Он толкает Джереми к одной из парт, как безвольную куклу, срывает с его руки браслет с вербеной. Гилберт нервно смеется, провожая взглядом отброшенное в угол кабинета украшение:
– Я пью вербену каждое утро. – Значит я просто вырву тебе горло, если ты дернешься, – холодно отзывается Стефан и рывком расстегивает на парне рубашку.
Пуговицы с жалобным звоном сыплются на пол, Елена вскрикивает и бросается к брату, но Стефан одной рукой отталкивает ее:
– Назад! Если дернешься ты, я его все равно убью. – Это не ты… – шепчет Елена, и голос ее теряет всякое очарование. – Это – я, – отзывается Стефан, и на языке горько и мерзко от этих слов, как от забродившего вина, хоть он и отключил эмоции.
Джереми дышит еще чаще и испуганнее, грудь быстро вздымается и опускается, а Стефан с ухмылкой ведет по его коже раскрытой ладонью, когтями оставляя четыре длинных царапины.
– Что ты задумал? – сдавленно спрашивает Джереми и с первобытным страхом смотрит на Стефана. – Отпусти меня! – Не сейчас, – ухмыляется Стефан и слизывает капельку крови с пальца, морщась от привкуса вербены. – Чуть позже.
Елена замирает у учительского стола, бессильно вцепившись пальцами в его края, и сердце бьется в ее груди испуганной птицей.
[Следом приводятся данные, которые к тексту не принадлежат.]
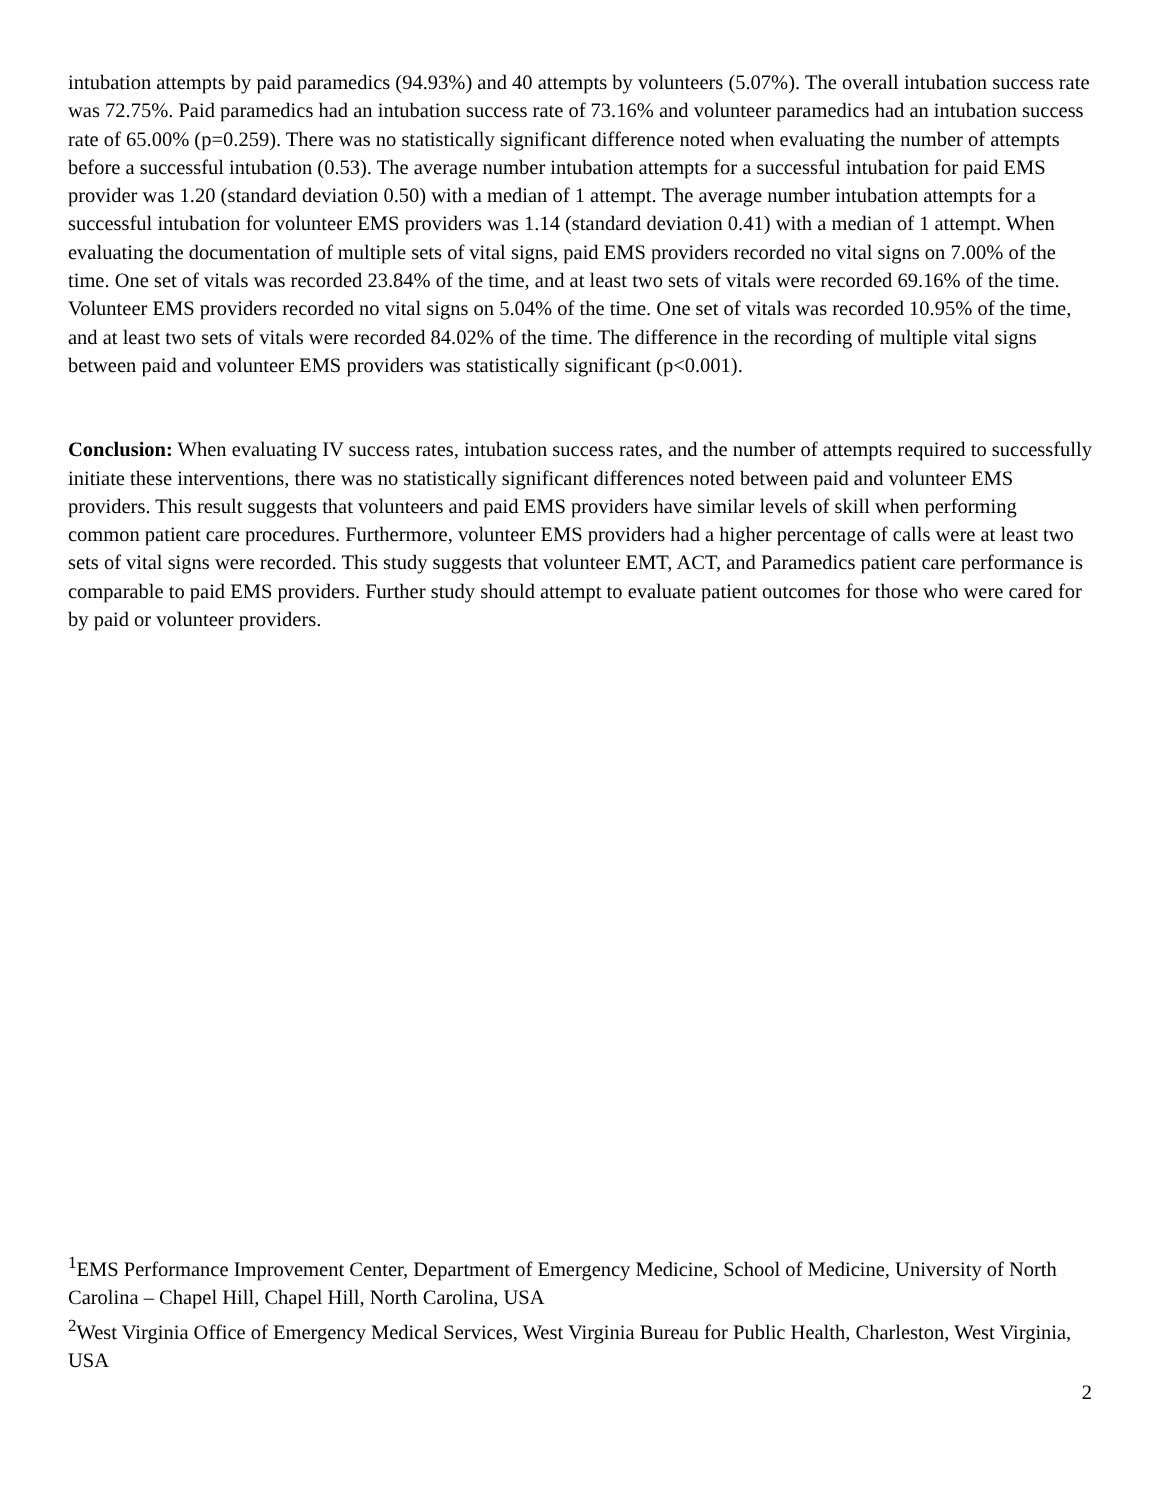intubation attempts by paid paramedics (94.93%) and 40 attempts by volunteers (5.07%). The overall intubation success rate was 72.75%. Paid paramedics had an intubation success rate of 73.16% and volunteer paramedics had an intubation success rate of 65.00% (p=0.259). There was no statistically significant difference noted when evaluating the number of attempts before a successful intubation (0.53). The average number intubation attempts for a successful intubation for paid EMS provider was 1.20 (standard deviation 0.50) with a median of 1 attempt. The average number intubation attempts for a successful intubation for volunteer EMS providers was 1.14 (standard deviation 0.41) with a median of 1 attempt. When evaluating the documentation of multiple sets of vital signs, paid EMS providers recorded no vital signs on 7.00% of the time. One set of vitals was recorded 23.84% of the time, and at least two sets of vitals were recorded 69.16% of the time. Volunteer EMS providers recorded no vital signs on 5.04% of the time. One set of vitals was recorded 10.95% of the time, and at least two sets of vitals were recorded 84.02% of the time. The difference in the recording of multiple vital signs between paid and volunteer EMS providers was statistically significant (p<0.001).
Conclusion: When evaluating IV success rates, intubation success rates, and the number of attempts required to successfully initiate these interventions, there was no statistically significant differences noted between paid and volunteer EMS providers. This result suggests that volunteers and paid EMS providers have similar levels of skill when performing common patient care procedures. Furthermore, volunteer EMS providers had a higher percentage of calls were at least two sets of vital signs were recorded. This study suggests that volunteer EMT, ACT, and Paramedics patient care performance is comparable to paid EMS providers. Further study should attempt to evaluate patient outcomes for those who were cared for by paid or volunteer providers.
<sup>1</sup> EMS Performance Improvement Center, Department of Emergency Medicine, School of Medicine, University of North Carolina – Chapel Hill, Chapel Hill, North Carolina, USA
<sup>2</sup> West Virginia Office of Emergency Medical Services, West Virginia Bureau for Public Health, Charleston, West Virginia, USA
2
Она начинает догадываться, что собирается сделать Сальваторе, но отказывается в это верить и лишь следит за парнями, не отводя испуганных, наполненных слезами глаз.
Сен-Санс звучит громче, отчаяннее, надрывнее, и Стефан хрипло смеется, окунаясь в безумие этой музыки, позволяя себе отдаться танцу смерти и не думать ни о чем. Так проще, так легче, так нужно – и больше нет никаких мыслей, чувств, только руки, срывающие с Джереми остатки одежды и переворачивающие его животом на парту.
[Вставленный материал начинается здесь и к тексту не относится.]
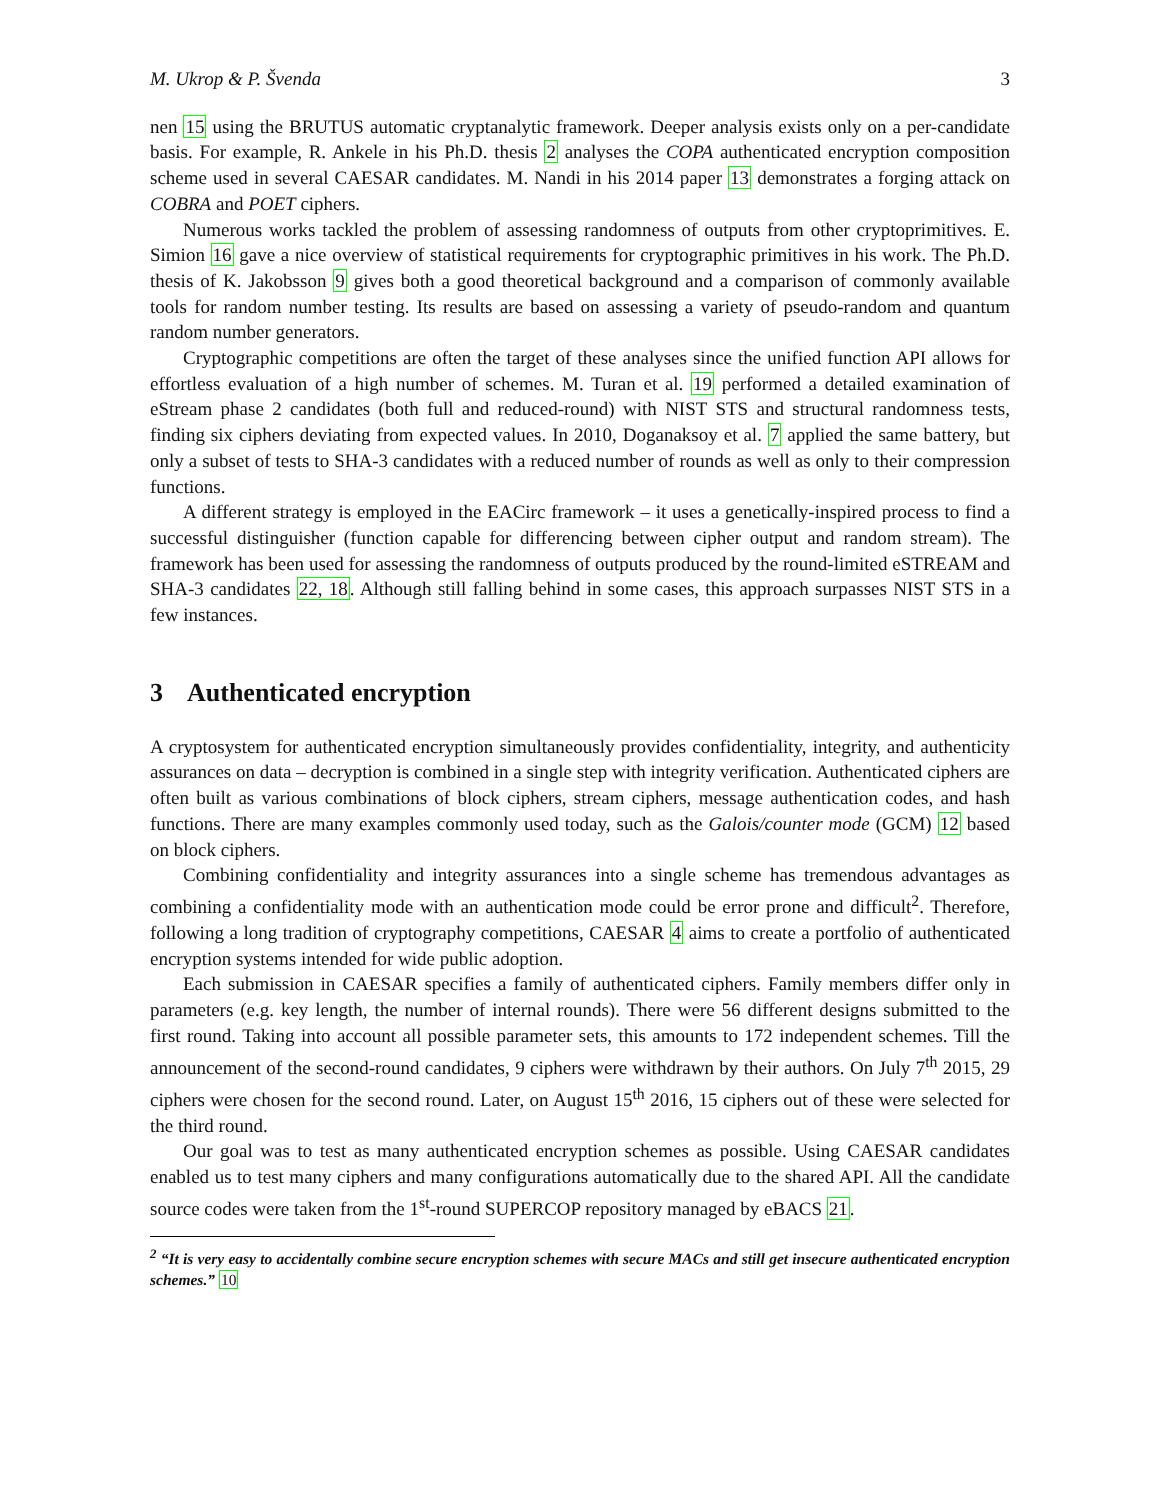M. Ukrop & P. Švenda 3
nen 15 using the BRUTUS automatic cryptanalytic framework. Deeper analysis exists only on a per-candidate basis. For example, R. Ankele in his Ph.D. thesis 2 analyses the COPA authenticated encryption composition scheme used in several CAESAR candidates. M. Nandi in his 2014 paper 13 demonstrates a forging attack on COBRA and POET ciphers.
Numerous works tackled the problem of assessing randomness of outputs from other cryptoprimitives. E. Simion 16 gave a nice overview of statistical requirements for cryptographic primitives in his work. The Ph.D. thesis of K. Jakobsson 9 gives both a good theoretical background and a comparison of commonly available tools for random number testing. Its results are based on assessing a variety of pseudo-random and quantum random number generators.
Cryptographic competitions are often the target of these analyses since the unified function API allows for effortless evaluation of a high number of schemes. M. Turan et al. 19 performed a detailed examination of eStream phase 2 candidates (both full and reduced-round) with NIST STS and structural randomness tests, finding six ciphers deviating from expected values. In 2010, Doganaksoy et al. 7 applied the same battery, but only a subset of tests to SHA-3 candidates with a reduced number of rounds as well as only to their compression functions.
A different strategy is employed in the EACirc framework – it uses a genetically-inspired process to find a successful distinguisher (function capable for differencing between cipher output and random stream). The framework has been used for assessing the randomness of outputs produced by the round-limited eSTREAM and SHA-3 candidates 22, 18. Although still falling behind in some cases, this approach surpasses NIST STS in a few instances.
3 Authenticated encryption
A cryptosystem for authenticated encryption simultaneously provides confidentiality, integrity, and authenticity assurances on data – decryption is combined in a single step with integrity verification. Authenticated ciphers are often built as various combinations of block ciphers, stream ciphers, message authentication codes, and hash functions. There are many examples commonly used today, such as the Galois/counter mode (GCM) 12 based on block ciphers.
Combining confidentiality and integrity assurances into a single scheme has tremendous advantages as combining a confidentiality mode with an authentication mode could be error prone and difficult<sup>2</sup>. Therefore, following a long tradition of cryptography competitions, CAESAR 4 aims to create a portfolio of authenticated encryption systems intended for wide public adoption.
Each submission in CAESAR specifies a family of authenticated ciphers. Family members differ only in parameters (e.g. key length, the number of internal rounds). There were 56 different designs submitted to the first round. Taking into account all possible parameter sets, this amounts to 172 independent schemes. Till the announcement of the second-round candidates, 9 ciphers were withdrawn by their authors. On July 7<sup>th</sup> 2015, 29 ciphers were chosen for the second round. Later, on August 15<sup>th</sup> 2016, 15 ciphers out of these were selected for the third round.
Our goal was to test as many authenticated encryption schemes as possible. Using CAESAR candidates enabled us to test many ciphers and many configurations automatically due to the shared API. All the candidate source codes were taken from the 1<sup>st</sup>-round SUPERCOP repository managed by eBACS 21.
<sup>2</sup> “It is very easy to accidentally combine secure encryption schemes with secure MACs and still get insecure authenticated encryption schemes.” 10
– Стефан! – в голосе Гилберта – истерические нотки, но Рипперу плевать на панику жертвы – она его лишь заводит.
Он с нажимом ведет рукой вдоль выступающего позвоночника, заставляя Джереми прогнуться в спине, и толкает его по лодыжке, заставляя шире расставить ноги. Гилберт сдавленно скулит, а Стефан ухмыляется и звонко шлепает парня по ягодице.
– Я хочу, чтобы ты развернулся. Медленно и без глупостей, – веско прибавляет он, и глупо его не слушаться. – Хорошо. Теперь встань на колени и расстегни на мне брюки.
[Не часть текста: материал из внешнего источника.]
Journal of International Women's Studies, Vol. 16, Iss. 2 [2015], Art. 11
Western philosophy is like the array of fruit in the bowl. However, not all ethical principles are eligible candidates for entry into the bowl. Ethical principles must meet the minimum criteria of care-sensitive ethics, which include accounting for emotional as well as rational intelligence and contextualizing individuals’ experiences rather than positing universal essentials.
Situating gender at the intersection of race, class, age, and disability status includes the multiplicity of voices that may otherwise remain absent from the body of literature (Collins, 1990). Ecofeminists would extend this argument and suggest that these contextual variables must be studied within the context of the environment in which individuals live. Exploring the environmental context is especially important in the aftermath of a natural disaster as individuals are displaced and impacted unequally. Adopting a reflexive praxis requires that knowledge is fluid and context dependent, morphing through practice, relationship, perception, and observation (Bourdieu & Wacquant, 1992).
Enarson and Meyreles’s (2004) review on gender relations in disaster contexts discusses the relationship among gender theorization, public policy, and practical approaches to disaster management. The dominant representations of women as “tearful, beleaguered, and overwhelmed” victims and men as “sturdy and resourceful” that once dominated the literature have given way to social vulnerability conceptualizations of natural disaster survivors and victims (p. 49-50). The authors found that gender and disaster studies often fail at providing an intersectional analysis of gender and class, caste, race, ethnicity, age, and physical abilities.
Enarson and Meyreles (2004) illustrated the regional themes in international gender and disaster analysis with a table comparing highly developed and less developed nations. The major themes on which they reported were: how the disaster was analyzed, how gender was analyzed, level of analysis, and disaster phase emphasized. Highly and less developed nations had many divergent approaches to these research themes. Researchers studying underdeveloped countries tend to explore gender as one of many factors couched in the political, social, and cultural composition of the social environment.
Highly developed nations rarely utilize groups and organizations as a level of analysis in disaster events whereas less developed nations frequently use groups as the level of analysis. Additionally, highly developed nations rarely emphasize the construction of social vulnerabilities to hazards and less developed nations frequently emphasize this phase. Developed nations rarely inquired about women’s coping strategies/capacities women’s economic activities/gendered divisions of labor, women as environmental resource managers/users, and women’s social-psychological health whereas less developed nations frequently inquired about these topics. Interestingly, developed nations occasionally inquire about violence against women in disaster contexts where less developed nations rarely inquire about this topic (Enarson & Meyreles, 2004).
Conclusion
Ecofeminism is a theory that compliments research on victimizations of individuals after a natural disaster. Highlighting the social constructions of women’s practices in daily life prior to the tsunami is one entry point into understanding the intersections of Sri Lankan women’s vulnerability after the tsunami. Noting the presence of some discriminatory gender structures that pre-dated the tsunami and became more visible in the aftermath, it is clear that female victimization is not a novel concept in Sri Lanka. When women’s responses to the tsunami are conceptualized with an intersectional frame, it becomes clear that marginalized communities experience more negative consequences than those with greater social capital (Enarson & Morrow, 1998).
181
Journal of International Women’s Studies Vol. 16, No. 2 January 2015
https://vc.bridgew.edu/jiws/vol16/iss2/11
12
– Стефан, – умоляюще шепчет Джереми, но на все мольбы Рипперу наплевать.
Елена вздрагивает, как от удара, когда в душной тишине раздается тихое шуршание молнии на брюках Стефана. Джереми трясущимися руками приспускает на вампире белье и, повинуясь его взгляду, осторожно высвобождает пока еще мягкий и невозбужденный член. Каждый миг он надеется, что сейчас проснется и поймет, что все это – лишь кошмарный сон, но Стефан больно тянет его за волосы, и это лучшее подтверждение того, что все это – реальность.
– Теперь оближи его. Сделай так, чтобы я тебя захотел, – приказывает Сальваторе и смотрит в этот миг на задыхающуюся Елену.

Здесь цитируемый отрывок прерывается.